What you should do -
The listing that follows should be copied in full and exactly, with no pictures.

Collected material -
§ §

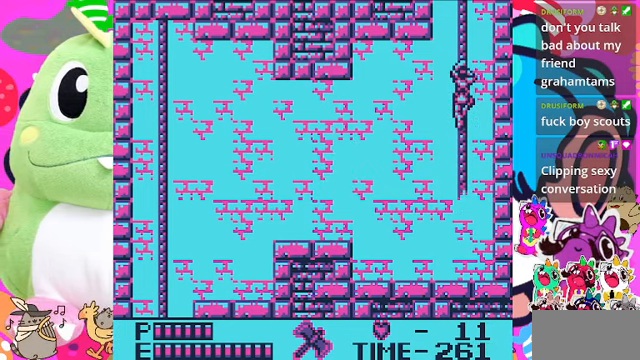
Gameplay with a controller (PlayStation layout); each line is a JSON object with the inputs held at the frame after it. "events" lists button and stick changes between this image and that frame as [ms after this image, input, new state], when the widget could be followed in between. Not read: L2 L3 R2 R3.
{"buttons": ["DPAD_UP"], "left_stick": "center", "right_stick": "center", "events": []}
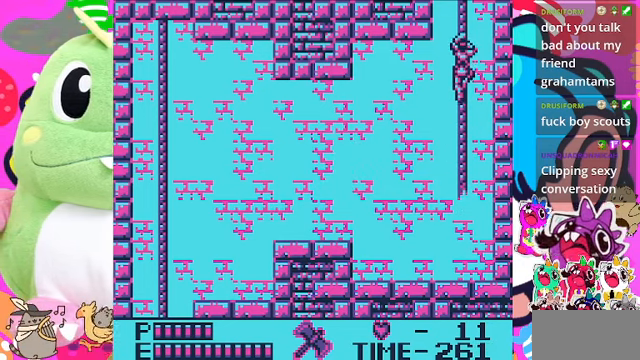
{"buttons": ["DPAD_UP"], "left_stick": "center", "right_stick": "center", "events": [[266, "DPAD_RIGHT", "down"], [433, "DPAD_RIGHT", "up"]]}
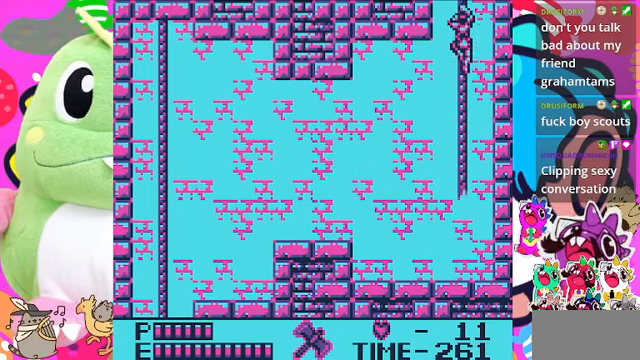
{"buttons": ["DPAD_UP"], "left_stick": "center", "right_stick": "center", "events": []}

§ §

Your solution -
Gameplay with a controller (PlayStation layout); each line is a JSON object with the inputs held at the frame after it. "events" lists button and stick changes between this image and that frame as [ms after this image, input, new state], when the widget could be followed in between. Not read: L2 L3 R2 R3.
{"buttons": ["DPAD_UP"], "left_stick": "center", "right_stick": "center", "events": []}
{"buttons": ["DPAD_UP"], "left_stick": "center", "right_stick": "center", "events": [[266, "DPAD_RIGHT", "down"], [433, "DPAD_RIGHT", "up"]]}
{"buttons": ["DPAD_UP"], "left_stick": "center", "right_stick": "center", "events": []}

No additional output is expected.